La plus spectaculaire en nombre de détenus évadés est sans doute celle d’Afghanistan lundi. Lentement mais surement, près de 500 détenus, essentiellement talibans, se sont évadés de la prison de Kandahar par un tunnel long de 320 mètres. Les insurgés qui l’ont creusé affirment avoir mis cinq mois pour rejoindre l’intérieur de la prison.

Creuser, il en est souvent question. En 2006 le criminel américain Ralph “Bucky” Phillips s’est servi d’un ouvre bouteille pour creuser un trou dans le plafond de la cuisine de sa prison. Une fois cette porte illégale ouverte il n’a plus eu qu’à courrir en toute liberté avant de se faire rattraper.

Jouer le plus grand rôle de sa vie

En 2005 Charles Victor Thompson s’est évadé d’une prison texane en se faisant passer pour inspecteur de l’Etat venu verifier son bon fonctionnement.  Avec minutie, il avait caché des habits civils et s’était servi de sa carte de détenu en la montrant en un éclair pour passer les gardes.

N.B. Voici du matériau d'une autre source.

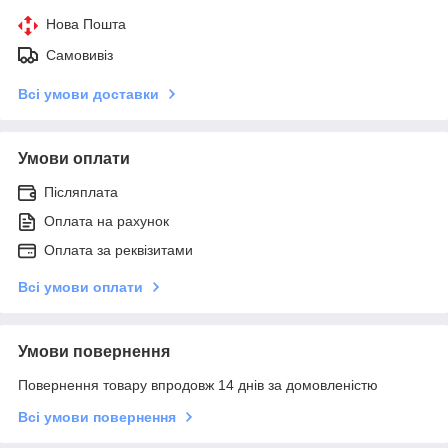
Нова Пошта
Самовивіз
Всі умови доставки
Умови оплати
Післяплата
Оплата на рахунок
Оплата за реквізитами
Всі умови оплати
Умови повернення
Повернення товару впродовж 14 днів за домовленістю
Всі умови повернення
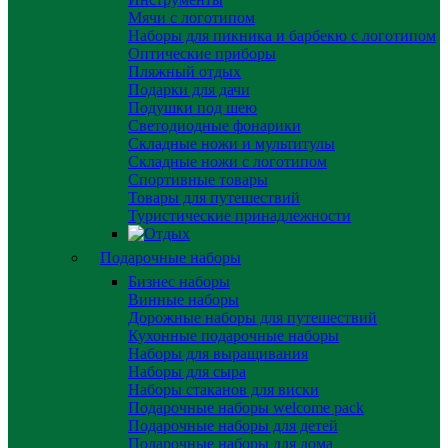
Мячи с логотипом
Наборы для пикника и барбекю с логотипом
Оптические приборы
Пляжный отдых
Подарки для дачи
Подушки под шею
Светодиодные фонарики
Складные ножи и мультитулы
Складные ножи с логотипом
Спортивные товары
Товары для путешествий
Туристические принадлежности
Подарочные наборы
Бизнес наборы
Винные наборы
Дорожные наборы для путешествий
Кухонные подарочные наборы
Наборы для выращивания
Наборы для сыра
Наборы стаканов для виски
Подарочные наборы welcome pack
Подарочные наборы для детей
Подарочные наборы для дома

Avoir de bons amis dehors est aussi une condition sine qua none pour une escapade réussie. Pascal Payet s’est évadé par les airs en 2001 de la prison de Luynes (Bouches-du-Rhône ndlr). Ses complices avaient volé un hélicoptère pour le hisser hors de l’enceinte de la prison. Politesse qu’il a rendue plus tard en utilisant le même moyen pour un de ses amis.

Enfin autre solution, le téléphone portable. Pour les experts, le mobile est la plus grande menace pour les prisons. Puckett qui vait scié les barreaux de sa prison n’aurait jamais pu planifier les moyens logistiques et financiers qui l’attendaient à la sortir de son parcours acrobatique. Après escaladé les murs d’enceinte et les fers barbelé un pick up avec les clé sur le contact l’attendait. Ce n’était pas un signe de la destinée mais bien grâce à une complice qu’il avait rencontré sur internet lorsqu’il se trouvait en cellule.

Les pénitenciers américains installent progressivement des systèmes de bruilleurs d’onde pour éviter tous contact extérieur. Mais pour Kevin Tamez  de MPM Group, une société spécialisé dans la sécurité, interviewé par Slate, “Il y a une très forte corrélation entre la sécurité dans les prisons et le nombre de gardien par détenus. La technologie peut aidé à réduire les évasions. Mais ce qui reste le mieux c’est d’être au contact des détenus.